Saturn’s moon Titan is home to strange “magical islands” that appear and disappear over hours to weeks. These so-called islands are actually porous, sponge-like masses of snow that can slowly fill with liquid before sinking.
Titan’s thick atmosphere is filled with complex organic molecules that can clump together and fall to the moon’s surface like snow. Sintin Yu Researchers at the University of Texas at San Antonio thought that snow could be the cause of the magical islands. To test their idea, they took advantage of what we know about these atmospheric compounds and how they are expected to interact with Titan’s oceans.
Titan’s liquid is methane, not water, so any solids on the surface of these oceans would normally be expected to sink quickly. Water molecules tend to stick together and displace other substances, but methane easily sticks to other molecules, so the surface tension of a pool of liquid methane is very low.
“Water molecules just love themselves by excluding certain molecules,” he says. michael marasca from NASA’s Jet Propulsion Laboratory in California was not involved in the study. “But if you put methane on the same surface, it’ll start crawling all over the place.” That means Titan’s methane oceans and lakes should immediately swallow up any solids that are expected to float. It means that.

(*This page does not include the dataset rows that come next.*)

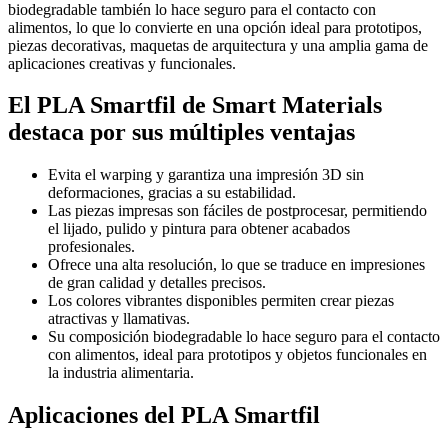
biodegradable también lo hace seguro para el contacto con
alimentos, lo que lo convierte en una opción ideal para prototipos,
piezas decorativas, maquetas de arquitectura y una amplia gama de
aplicaciones creativas y funcionales.
El PLA Smartfil de Smart Materials
destaca por sus múltiples ventajas
Evita el warping y garantiza una impresión 3D sin
deformaciones, gracias a su estabilidad.
Las piezas impresas son fáciles de postprocesar, permitiendo
el lijado, pulido y pintura para obtener acabados
profesionales.
Ofrece una alta resolución, lo que se traduce en impresiones
de gran calidad y detalles precisos.
Los colores vibrantes disponibles permiten crear piezas
atractivas y llamativas.
Su composición biodegradable lo hace seguro para el contacto
con alimentos, ideal para prototipos y objetos funcionales en
la industria alimentaria.
Aplicaciones del PLA Smartfil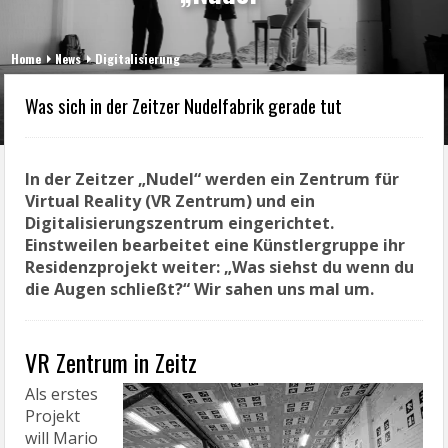
Home
News
Digitalisierung
Was sich in der Zeitzer Nudelfabrik gerade tut
In der Zeitzer „Nudel“ werden ein Zentrum für
Virtual Reality (VR Zentrum) und ein
Digitalisierungszentrum eingerichtet.
Einstweilen bearbeitet eine Künstlergruppe ihr
Residenzprojekt weiter: „Was siehst du wenn du
die Augen schließt?“ Wir sahen uns mal um.
VR Zentrum in Zeitz
Als erstes
Projekt
will Mario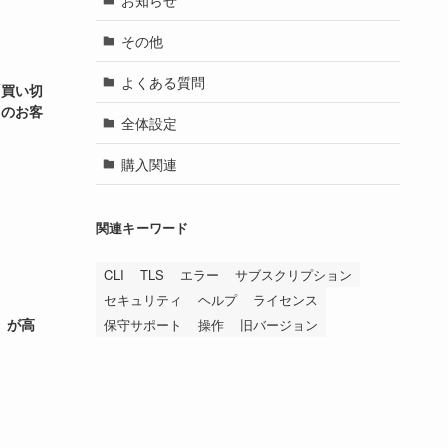
その他
よくある質問
「買い切
中のお客
全体設定
購入関連
関連キーワード
CLI
TLS
エラー
サブスクリプション
セキュリティ
ヘルプ
ライセンス
）が高
保守サポート
操作
旧バージョン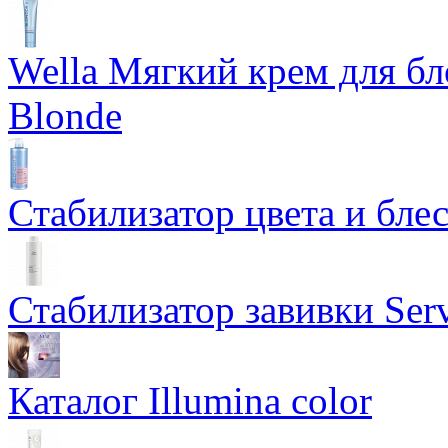
Wella Мягкий крем для бл
Blonde
Стабилизатор цвета и блес
Стабилизатор завивки Serv
Каталог Illumina color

But that clearly won’t happen on the magical island, which appeared as a temporary bright spot in observations from the Cassini spacecraft. “For us to see magical islands, they cannot float briefly and then immediately sink,” Yu said in the paper. statement. “You have to stay afloat for a while, but not forever.” Researchers have found a solution to this problem. When large amounts of snow accumulate on the coast, they can form sponge-like, porous ice. Once these porous “icebergs” separated from the land, they could float in Titan’s oceans for long enough to rival Cassini’s observations. The researchers calculated that this would work if the sponge-like structure contained enough free space (at least about 25 to 50 percent, depending on the exact composition of the ice).
However, this does not mean that these mysterious islands are definitely porous icebergs. “We’re narrowing down different scenarios for the magical island, but we don’t know the answer yet,” Malasca says. Other possible explanations include nitrogen gas bubbles, waves caused by wind or solid ocean deposits. However, this provides evidence that Titan’s temporary islands may actually be suspended matter from this strange world’s atmosphere.